# YOUR TASK
Put the entries into a Markdown table with two columns, Row and Line. Start with the first line and go on through the line containing "धावल्यानंतर", number each row, and leave out blank lines.

═════ DATA SECTION ═════

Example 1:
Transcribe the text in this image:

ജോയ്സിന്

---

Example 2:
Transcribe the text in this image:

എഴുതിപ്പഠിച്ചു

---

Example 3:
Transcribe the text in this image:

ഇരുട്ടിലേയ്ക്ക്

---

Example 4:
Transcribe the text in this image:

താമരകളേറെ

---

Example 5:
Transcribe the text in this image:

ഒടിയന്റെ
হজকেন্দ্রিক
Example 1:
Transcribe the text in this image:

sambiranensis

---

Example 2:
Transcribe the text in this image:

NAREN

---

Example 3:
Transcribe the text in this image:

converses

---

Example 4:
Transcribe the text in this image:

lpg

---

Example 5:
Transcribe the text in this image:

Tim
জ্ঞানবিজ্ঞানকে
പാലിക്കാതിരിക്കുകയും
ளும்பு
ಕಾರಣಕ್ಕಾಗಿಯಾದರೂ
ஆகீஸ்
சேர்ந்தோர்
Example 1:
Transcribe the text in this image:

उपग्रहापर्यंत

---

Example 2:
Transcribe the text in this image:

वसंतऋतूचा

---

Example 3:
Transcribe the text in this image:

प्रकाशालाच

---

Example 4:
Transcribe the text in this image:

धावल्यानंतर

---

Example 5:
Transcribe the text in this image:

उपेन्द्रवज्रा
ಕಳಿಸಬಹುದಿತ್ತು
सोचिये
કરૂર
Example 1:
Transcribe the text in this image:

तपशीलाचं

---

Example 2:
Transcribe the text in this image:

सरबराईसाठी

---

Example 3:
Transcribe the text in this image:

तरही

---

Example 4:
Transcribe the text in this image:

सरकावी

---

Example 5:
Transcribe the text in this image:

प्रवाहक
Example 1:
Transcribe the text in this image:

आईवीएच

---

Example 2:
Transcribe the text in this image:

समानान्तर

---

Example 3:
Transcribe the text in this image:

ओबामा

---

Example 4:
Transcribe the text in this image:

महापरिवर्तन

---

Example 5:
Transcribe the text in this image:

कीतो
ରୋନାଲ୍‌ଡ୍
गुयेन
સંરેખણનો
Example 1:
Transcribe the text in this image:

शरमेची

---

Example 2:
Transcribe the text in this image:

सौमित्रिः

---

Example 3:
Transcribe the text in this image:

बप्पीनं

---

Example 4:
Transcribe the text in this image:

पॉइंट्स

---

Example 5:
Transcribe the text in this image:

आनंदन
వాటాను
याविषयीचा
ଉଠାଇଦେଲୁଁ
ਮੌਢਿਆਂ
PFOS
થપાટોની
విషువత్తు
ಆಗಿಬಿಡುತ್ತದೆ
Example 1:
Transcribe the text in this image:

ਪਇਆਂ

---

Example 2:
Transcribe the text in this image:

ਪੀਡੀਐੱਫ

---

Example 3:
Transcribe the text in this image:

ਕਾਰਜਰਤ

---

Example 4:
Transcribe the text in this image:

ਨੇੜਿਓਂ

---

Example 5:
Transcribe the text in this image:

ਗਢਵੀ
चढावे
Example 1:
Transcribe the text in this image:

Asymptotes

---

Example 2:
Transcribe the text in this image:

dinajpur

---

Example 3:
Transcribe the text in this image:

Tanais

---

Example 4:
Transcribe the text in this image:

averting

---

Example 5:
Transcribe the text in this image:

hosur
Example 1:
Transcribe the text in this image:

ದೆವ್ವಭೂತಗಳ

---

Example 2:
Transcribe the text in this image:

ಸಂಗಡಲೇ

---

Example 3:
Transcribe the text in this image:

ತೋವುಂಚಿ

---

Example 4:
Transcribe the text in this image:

═════

# ANSWER BELOW
| Row | Line |
|---|---|
| 1 | Example 1: |
| 2 | Transcribe the text in this image: |
| 3 | ജോയ്സിന് |
| 4 | --- |
| 5 | Example 2: |
| 6 | Transcribe the text in this image: |
| 7 | എഴുതിപ്പഠിച്ചു |
| 8 | --- |
| 9 | Example 3: |
| 10 | Transcribe the text in this image: |
| 11 | ഇരുട്ടിലേയ്ക്ക് |
| 12 | --- |
| 13 | Example 4: |
| 14 | Transcribe the text in this image: |
| 15 | താമരകളേറെ |
| 16 | --- |
| 17 | Example 5: |
| 18 | Transcribe the text in this image: |
| 19 | ഒടിയന്റെ |
| 20 | হজকেন্দ্রিক |
| 21 | Example 1: |
| 22 | Transcribe the text in this image: |
| 23 | sambiranensis |
| 24 | --- |
| 25 | Example 2: |
| 26 | Transcribe the text in this image: |
| 27 | NAREN |
| 28 | --- |
| 29 | Example 3: |
| 30 | Transcribe the text in this image: |
| 31 | converses |
| 32 | --- |
| 33 | Example 4: |
| 34 | Transcribe the text in this image: |
| 35 | lpg |
| 36 | --- |
| 37 | Example 5: |
| 38 | Transcribe the text in this image: |
| 39 | Tim |
| 40 | জ্ঞানবিজ্ঞানকে |
| 41 | പാലിക്കാതിരിക്കുകയും |
| 42 | ளும்பு |
| 43 | ಕಾರಣಕ್ಕಾಗಿಯಾದರೂ |
| 44 | ஆகீஸ் |
| 45 | சேர்ந்தோர் |
| 46 | Example 1: |
| 47 | Transcribe the text in this image: |
| 48 | उपग्रहापर्यंत |
| 49 | --- |
| 50 | Example 2: |
| 51 | Transcribe the text in this image: |
| 52 | वसंतऋतूचा |
| 53 | --- |
| 54 | Example 3: |
| 55 | Transcribe the text in this image: |
| 56 | प्रकाशालाच |
| 57 | --- |
| 58 | Example 4: |
| 59 | Transcribe the text in this image: |
| 60 | धावल्यानंतर |